I would like you to return all of the records exactly as they stand.

Entries shown

######

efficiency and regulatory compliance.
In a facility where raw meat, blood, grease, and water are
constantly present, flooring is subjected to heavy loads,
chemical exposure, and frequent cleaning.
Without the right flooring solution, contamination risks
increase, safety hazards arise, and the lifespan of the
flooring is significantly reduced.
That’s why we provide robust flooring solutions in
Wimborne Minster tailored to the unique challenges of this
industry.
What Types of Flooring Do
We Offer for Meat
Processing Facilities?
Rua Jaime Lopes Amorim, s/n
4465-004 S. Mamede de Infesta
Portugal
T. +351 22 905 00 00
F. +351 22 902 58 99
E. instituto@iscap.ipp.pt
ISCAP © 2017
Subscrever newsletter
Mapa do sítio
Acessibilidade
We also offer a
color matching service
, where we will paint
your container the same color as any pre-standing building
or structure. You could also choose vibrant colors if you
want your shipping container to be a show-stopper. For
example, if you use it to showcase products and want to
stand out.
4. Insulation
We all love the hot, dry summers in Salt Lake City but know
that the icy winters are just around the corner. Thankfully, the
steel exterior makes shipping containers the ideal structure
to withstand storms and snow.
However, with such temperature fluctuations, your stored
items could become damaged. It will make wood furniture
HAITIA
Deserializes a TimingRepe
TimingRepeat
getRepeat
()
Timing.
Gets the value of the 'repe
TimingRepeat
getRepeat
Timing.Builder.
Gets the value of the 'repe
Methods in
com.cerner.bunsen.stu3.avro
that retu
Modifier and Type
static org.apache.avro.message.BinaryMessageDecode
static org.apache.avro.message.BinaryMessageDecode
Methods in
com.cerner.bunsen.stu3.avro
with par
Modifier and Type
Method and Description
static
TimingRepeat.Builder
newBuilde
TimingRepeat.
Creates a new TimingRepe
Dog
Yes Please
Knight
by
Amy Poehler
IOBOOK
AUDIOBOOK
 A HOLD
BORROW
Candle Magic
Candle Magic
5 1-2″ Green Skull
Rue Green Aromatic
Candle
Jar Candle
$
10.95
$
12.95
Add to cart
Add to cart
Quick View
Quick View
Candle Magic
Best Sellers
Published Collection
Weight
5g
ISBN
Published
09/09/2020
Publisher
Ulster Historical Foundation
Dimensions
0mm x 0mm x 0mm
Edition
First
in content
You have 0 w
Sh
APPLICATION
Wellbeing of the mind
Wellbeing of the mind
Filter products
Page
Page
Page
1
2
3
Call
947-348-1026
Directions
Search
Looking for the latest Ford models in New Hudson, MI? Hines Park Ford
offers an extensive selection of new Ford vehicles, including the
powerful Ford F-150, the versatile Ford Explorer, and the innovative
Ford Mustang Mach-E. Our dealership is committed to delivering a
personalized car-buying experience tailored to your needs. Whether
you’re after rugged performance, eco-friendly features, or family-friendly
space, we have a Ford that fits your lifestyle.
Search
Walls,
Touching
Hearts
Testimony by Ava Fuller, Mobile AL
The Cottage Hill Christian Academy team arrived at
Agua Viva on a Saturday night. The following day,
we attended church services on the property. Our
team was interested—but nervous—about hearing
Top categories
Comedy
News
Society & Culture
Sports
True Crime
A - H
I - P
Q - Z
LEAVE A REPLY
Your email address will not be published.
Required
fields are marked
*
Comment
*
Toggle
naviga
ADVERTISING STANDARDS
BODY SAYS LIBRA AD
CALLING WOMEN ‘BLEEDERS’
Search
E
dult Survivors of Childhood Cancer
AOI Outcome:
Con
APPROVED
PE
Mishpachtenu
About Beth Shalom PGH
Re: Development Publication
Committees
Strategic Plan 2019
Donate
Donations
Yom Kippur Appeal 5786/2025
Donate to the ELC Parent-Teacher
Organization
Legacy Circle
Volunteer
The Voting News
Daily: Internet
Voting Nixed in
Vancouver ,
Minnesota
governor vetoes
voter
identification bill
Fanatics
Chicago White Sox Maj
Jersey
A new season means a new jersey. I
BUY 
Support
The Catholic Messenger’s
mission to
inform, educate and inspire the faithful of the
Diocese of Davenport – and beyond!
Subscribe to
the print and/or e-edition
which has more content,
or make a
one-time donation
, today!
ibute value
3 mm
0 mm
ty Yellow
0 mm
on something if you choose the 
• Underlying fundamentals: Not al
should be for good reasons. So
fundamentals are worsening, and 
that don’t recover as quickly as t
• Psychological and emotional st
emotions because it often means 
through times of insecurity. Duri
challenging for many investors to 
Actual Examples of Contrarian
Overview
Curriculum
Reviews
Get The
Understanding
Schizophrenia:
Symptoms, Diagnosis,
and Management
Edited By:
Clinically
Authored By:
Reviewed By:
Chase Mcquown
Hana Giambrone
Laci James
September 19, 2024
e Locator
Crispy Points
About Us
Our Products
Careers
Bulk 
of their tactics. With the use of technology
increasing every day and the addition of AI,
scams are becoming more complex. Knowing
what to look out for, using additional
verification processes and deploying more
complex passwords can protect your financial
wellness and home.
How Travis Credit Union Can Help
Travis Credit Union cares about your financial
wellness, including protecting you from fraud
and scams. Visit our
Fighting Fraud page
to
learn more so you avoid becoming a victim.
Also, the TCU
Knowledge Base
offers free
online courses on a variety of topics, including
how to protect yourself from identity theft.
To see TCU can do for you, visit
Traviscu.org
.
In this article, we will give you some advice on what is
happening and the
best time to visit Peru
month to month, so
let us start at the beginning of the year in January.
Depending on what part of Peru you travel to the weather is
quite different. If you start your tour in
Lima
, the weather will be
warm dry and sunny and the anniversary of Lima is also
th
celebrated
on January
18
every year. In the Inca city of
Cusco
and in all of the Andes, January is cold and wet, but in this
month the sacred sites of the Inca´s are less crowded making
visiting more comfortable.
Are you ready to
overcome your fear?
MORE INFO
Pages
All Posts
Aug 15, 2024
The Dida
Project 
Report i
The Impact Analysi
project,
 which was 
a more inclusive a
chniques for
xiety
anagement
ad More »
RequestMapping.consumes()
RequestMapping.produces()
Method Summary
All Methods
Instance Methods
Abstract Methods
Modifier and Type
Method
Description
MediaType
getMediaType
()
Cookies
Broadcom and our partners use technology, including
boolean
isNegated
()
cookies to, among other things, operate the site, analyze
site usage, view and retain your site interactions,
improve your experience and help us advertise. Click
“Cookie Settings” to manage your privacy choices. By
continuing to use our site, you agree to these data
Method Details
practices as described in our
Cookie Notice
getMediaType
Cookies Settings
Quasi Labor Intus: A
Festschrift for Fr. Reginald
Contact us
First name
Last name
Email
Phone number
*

######

Your response
efficiency and regulatory compliance.
In a facility where raw meat, blood, grease, and water are
constantly present, flooring is subjected to heavy loads,
chemical exposure, and frequent cleaning.
Without the right flooring solution, contamination risks
increase, safety hazards arise, and the lifespan of the
flooring is significantly reduced.
That’s why we provide robust flooring solutions in
Wimborne Minster tailored to the unique challenges of this
industry.
What Types of Flooring Do
We Offer for Meat
Processing Facilities?
Rua Jaime Lopes Amorim, s/n
4465-004 S. Mamede de Infesta
Portugal
T. +351 22 905 00 00
F. +351 22 902 58 99
E. instituto@iscap.ipp.pt
ISCAP © 2017
Subscrever newsletter
Mapa do sítio
Acessibilidade
We also offer a
color matching service
, where we will paint
your container the same color as any pre-standing building
or structure. You could also choose vibrant colors if you
want your shipping container to be a show-stopper. For
example, if you use it to showcase products and want to
stand out.
4. Insulation
We all love the hot, dry summers in Salt Lake City but know
that the icy winters are just around the corner. Thankfully, the
steel exterior makes shipping containers the ideal structure
to withstand storms and snow.
However, with such temperature fluctuations, your stored
items could become damaged. It will make wood furniture
HAITIA
Deserializes a TimingRepe
TimingRepeat
getRepeat
()
Timing.
Gets the value of the 'repe
TimingRepeat
getRepeat
Timing.Builder.
Gets the value of the 'repe
Methods in
com.cerner.bunsen.stu3.avro
that retu
Modifier and Type
static org.apache.avro.message.BinaryMessageDecode
static org.apache.avro.message.BinaryMessageDecode
Methods in
com.cerner.bunsen.stu3.avro
with par
Modifier and Type
Method and Description
static
TimingRepeat.Builder
newBuilde
TimingRepeat.
Creates a new TimingRepe
Dog
Yes Please
Knight
by
Amy Poehler
IOBOOK
AUDIOBOOK
 A HOLD
BORROW
Candle Magic
Candle Magic
5 1-2″ Green Skull
Rue Green Aromatic
Candle
Jar Candle
$
10.95
$
12.95
Add to cart
Add to cart
Quick View
Quick View
Candle Magic
Best Sellers
Published Collection
Weight
5g
ISBN
Published
09/09/2020
Publisher
Ulster Historical Foundation
Dimensions
0mm x 0mm x 0mm
Edition
First
in content
You have 0 w
Sh
APPLICATION
Wellbeing of the mind
Wellbeing of the mind
Filter products
Page
Page
Page
1
2
3
Call
947-348-1026
Directions
Search
Looking for the latest Ford models in New Hudson, MI? Hines Park Ford
offers an extensive selection of new Ford vehicles, including the
powerful Ford F-150, the versatile Ford Explorer, and the innovative
Ford Mustang Mach-E. Our dealership is committed to delivering a
personalized car-buying experience tailored to your needs. Whether
you’re after rugged performance, eco-friendly features, or family-friendly
space, we have a Ford that fits your lifestyle.
Search
Walls,
Touching
Hearts
Testimony by Ava Fuller, Mobile AL
The Cottage Hill Christian Academy team arrived at
Agua Viva on a Saturday night. The following day,
we attended church services on the property. Our
team was interested—but nervous—about hearing
Top categories
Comedy
News
Society & Culture
Sports
True Crime
A - H
I - P
Q - Z
LEAVE A REPLY
Your email address will not be published.
Required
fields are marked
*
Comment
*
Toggle
naviga
ADVERTISING STANDARDS
BODY SAYS LIBRA AD
CALLING WOMEN ‘BLEEDERS’
Search
E
dult Survivors of Childhood Cancer
AOI Outcome:
Con
APPROVED
PE
Mishpachtenu
About Beth Shalom PGH
Re: Development Publication
Committees
Strategic Plan 2019
Donate
Donations
Yom Kippur Appeal 5786/2025
Donate to the ELC Parent-Teacher
Organization
Legacy Circle
Volunteer
The Voting News
Daily: Internet
Voting Nixed in
Vancouver ,
Minnesota
governor vetoes
voter
identification bill
Fanatics
Chicago White Sox Maj
Jersey
A new season means a new jersey. I
BUY 
Support
The Catholic Messenger’s
mission to
inform, educate and inspire the faithful of the
Diocese of Davenport – and beyond!
Subscribe to
the print and/or e-edition
which has more content,
or make a
one-time donation
, today!
ibute value
3 mm
0 mm
ty Yellow
0 mm
on something if you choose the 
• Underlying fundamentals: Not al
should be for good reasons. So
fundamentals are worsening, and 
that don’t recover as quickly as t
• Psychological and emotional st
emotions because it often means 
through times of insecurity. Duri
challenging for many investors to 
Actual Examples of Contrarian
Overview
Curriculum
Reviews
Get The
Understanding
Schizophrenia:
Symptoms, Diagnosis,
and Management
Edited By:
Clinically
Authored By:
Reviewed By:
Chase Mcquown
Hana Giambrone
Laci James
September 19, 2024
e Locator
Crispy Points
About Us
Our Products
Careers
Bulk 
of their tactics. With the use of technology
increasing every day and the addition of AI,
scams are becoming more complex. Knowing
what to look out for, using additional
verification processes and deploying more
complex passwords can protect your financial
wellness and home.
How Travis Credit Union Can Help
Travis Credit Union cares about your financial
wellness, including protecting you from fraud
and scams. Visit our
Fighting Fraud page
to
learn more so you avoid becoming a victim.
Also, the TCU
Knowledge Base
offers free
online courses on a variety of topics, including
how to protect yourself from identity theft.
To see TCU can do for you, visit
Traviscu.org
.
In this article, we will give you some advice on what is
happening and the
best time to visit Peru
month to month, so
let us start at the beginning of the year in January.
Depending on what part of Peru you travel to the weather is
quite different. If you start your tour in
Lima
, the weather will be
warm dry and sunny and the anniversary of Lima is also
th
celebrated
on January
18
every year. In the Inca city of
Cusco
and in all of the Andes, January is cold and wet, but in this
month the sacred sites of the Inca´s are less crowded making
visiting more comfortable.
Are you ready to
overcome your fear?
MORE INFO
Pages
All Posts
Aug 15, 2024
The Dida
Project 
Report i
The Impact Analysi
project,
 which was 
a more inclusive a
chniques for
xiety
anagement
ad More »
RequestMapping.consumes()
RequestMapping.produces()
Method Summary
All Methods
Instance Methods
Abstract Methods
Modifier and Type
Method
Description
MediaType
getMediaType
()
Cookies
Broadcom and our partners use technology, including
boolean
isNegated
()
cookies to, among other things, operate the site, analyze
site usage, view and retain your site interactions,
improve your experience and help us advertise. Click
“Cookie Settings” to manage your privacy choices. By
continuing to use our site, you agree to these data
Method Details
practices as described in our
Cookie Notice
getMediaType
Cookies Settings
Quasi Labor Intus: A
Festschrift for Fr. Reginald
Contact us
First name
Last name
Email
Phone number
*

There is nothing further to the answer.